= Johann Wilhelm Ernst Sommer =

Johann Wilhelm Ernst Sommer (31 March 1881 - 15 October 1952) was a bishop of the Methodist Church, elected in 1946 for service in Germany.

==Birth and family==
Johann was born 31 March 1881 in Stuttgart, Germany, of German and English ancestry. He was the eldest son of The Reverend Johann Jakob Sommer (1850-1925), a Methodist preacher who was arrested and reprimanded for persistent preaching in public places, and Zillah Elizabeth Barratt (1848-1935).

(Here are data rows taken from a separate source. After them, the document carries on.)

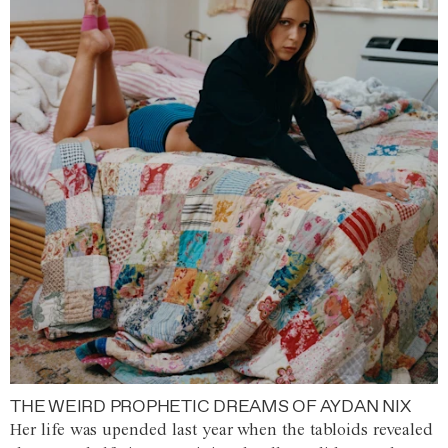
THE WEIRD PROPHETIC DREAMS OF AYDAN NIX
Her life was upended last year when the tabloids revealed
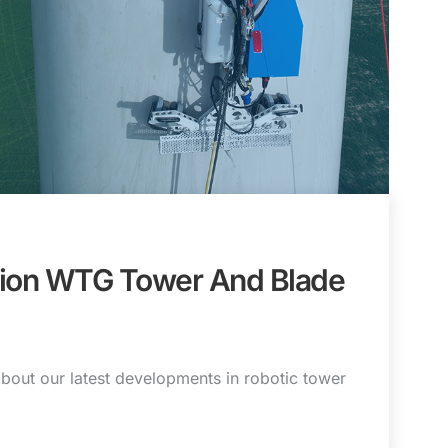
tion WTG Tower And Blade
bout our latest developments in robotic tower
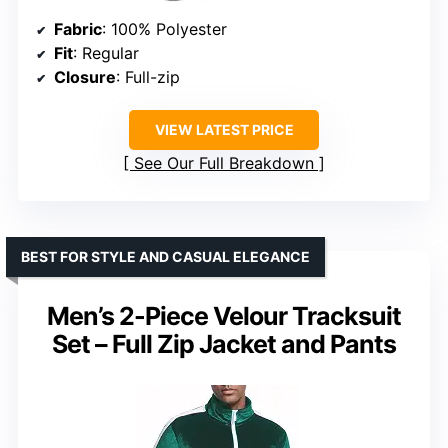
Fabric
: 100% Polyester
Fit
: Regular
Closure
: Full-zip
VIEW LATEST PRICE
See Our Full Breakdown
BEST FOR STYLE AND CASUAL ELEGANCE
Men’s 2-Piece Velour Tracksuit
Set – Full Zip Jacket and Pants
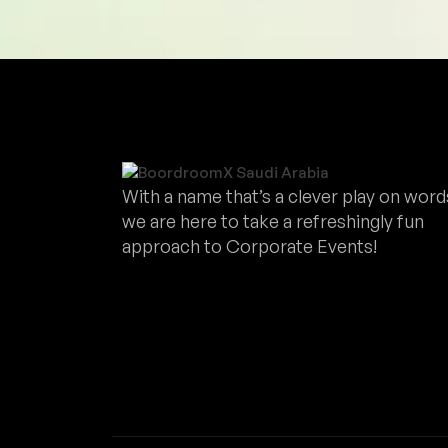
With a name that’s a clever play on word
we are here to take a refreshingly fun
approach to Corporate Events!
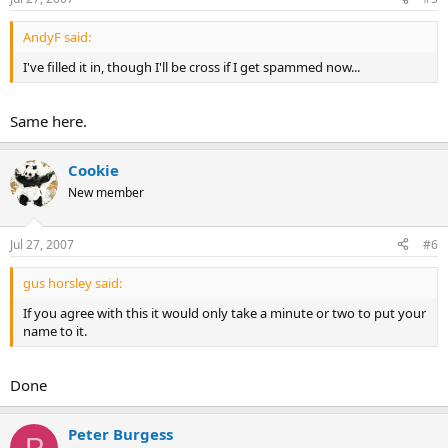
AndyF said:
I've filled it in, though I'll be cross if I get spammed now...
Same here.
Cookie
New member
Jul 27, 2007
#6
gus horsley said:
If you agree with this it would only take a minute or two to put your
name to it.
Done
Peter Burgess
P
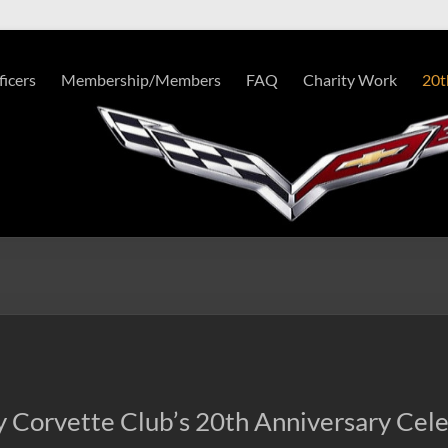
ficers
Membership/Members
FAQ
Charity Work
20t
 Corvette Club’s 20th Anniversary Cele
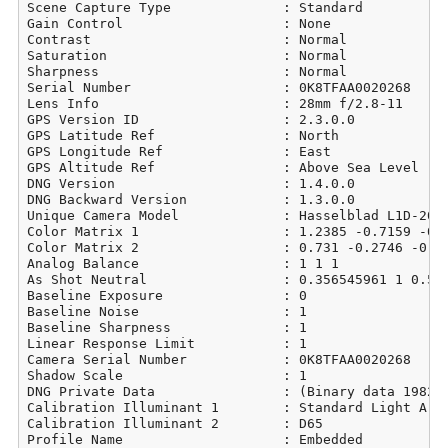
Scene Capture Type              : Standard

Gain Control                    : None

Contrast                        : Normal

Saturation                      : Normal

Sharpness                       : Normal

Serial Number                   : 0K8TFAA0020268

Lens Info                       : 28mm f/2.8-11

GPS Version ID                  : 2.3.0.0

GPS Latitude Ref                : North

GPS Longitude Ref               : East

GPS Altitude Ref                : Above Sea Level

DNG Version                     : 1.4.0.0

DNG Backward Version            : 1.3.0.0

Unique Camera Model             : Hasselblad L1D-20c

Color Matrix 1                  : 1.2385 -0.7159 -0.0
Color Matrix 2                  : 0.731 -0.2746 -0.06
Analog Balance                  : 1 1 1

As Shot Neutral                 : 0.356545961 1 0.540
Baseline Exposure               : 0

Baseline Noise                  : 1

Baseline Sharpness              : 1

Linear Response Limit           : 1

Camera Serial Number            : 0K8TFAA0020268

Shadow Scale                    : 1

DNG Private Data                : (Binary data 19829 
Calibration Illuminant 1        : Standard Light A

Calibration Illuminant 2        : D65

Profile Name                    : Embedded
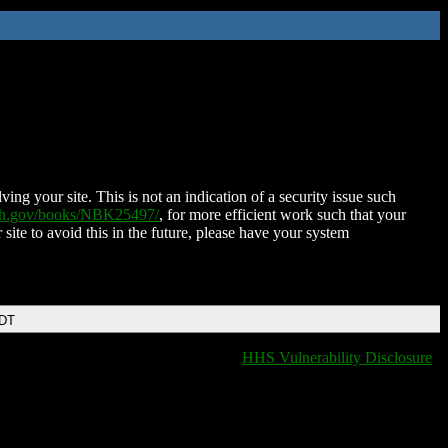
ing your site. This is not an indication of a security issue such
nih.gov/books/NBK25497/
, for more efficient work such that your
 site to avoid this in the future, please have your system
EDT
HHS Vulnerability Disclosure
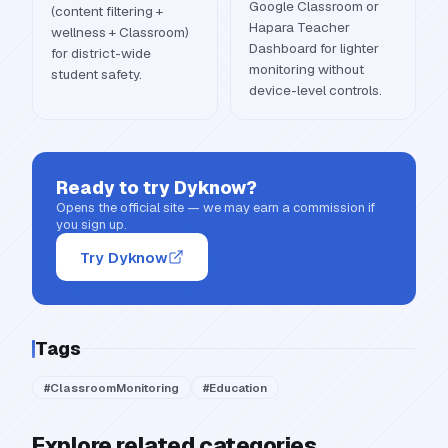
Google Classroom or
(content filtering +
Hapara Teacher
wellness + Classroom)
Dashboard for lighter
for district-wide
monitoring without
student safety.
device-level controls.
Ready to try
Dyknow
?
Opens the official site — we may earn a commission if
you sign up.
Try Dyknow
Tags
#
ClassroomMonitoring
#
Education
Explore related categories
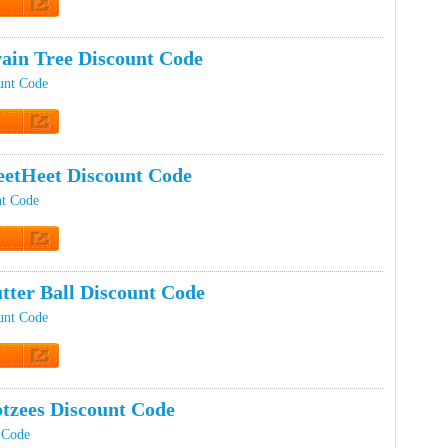
t Code
ain Tree Discount Code
unt Code
t Code
etHeet Discount Code
nt Code
t Code
tter Ball Discount Code
ount Code
t Code
tzees Discount Code
 Code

He was educated in Germany, at Kingswood School, Bath, and Caius College, Cambridge, in England, and in Switzerland. From 1906 until 1912 he was a Methodist missionary in the Ottoman Empire. He also attended Methodist Conferences in Lausanne (1927) and in Edinburgh (1937). He was a member of the Executive Committee of the Free Church Council of Germany. During World War II, his family lived in the basement of their looted home, and eight times he was called before the Gestapo for questioning.

==Episcopal ministry==
Johann was elected to the episcopacy by the Germany Central Conference of the Methodist Church, and consecrated by Bishop R.J. Wade, assisted by Bishops P.N. Garber and Theodor Arvidson. Bishop Sommer was assigned to the Frankfort-on-Main Episcopal Area (which included the Central, Northeast, Northwest, South and Southwest Germany Annual Conferences).

Bishop Sommer died 15 October 1952 in Zurich, Switzerland. Bishop Sommer's son, Ernst, was elected to the episcopacy in 1968.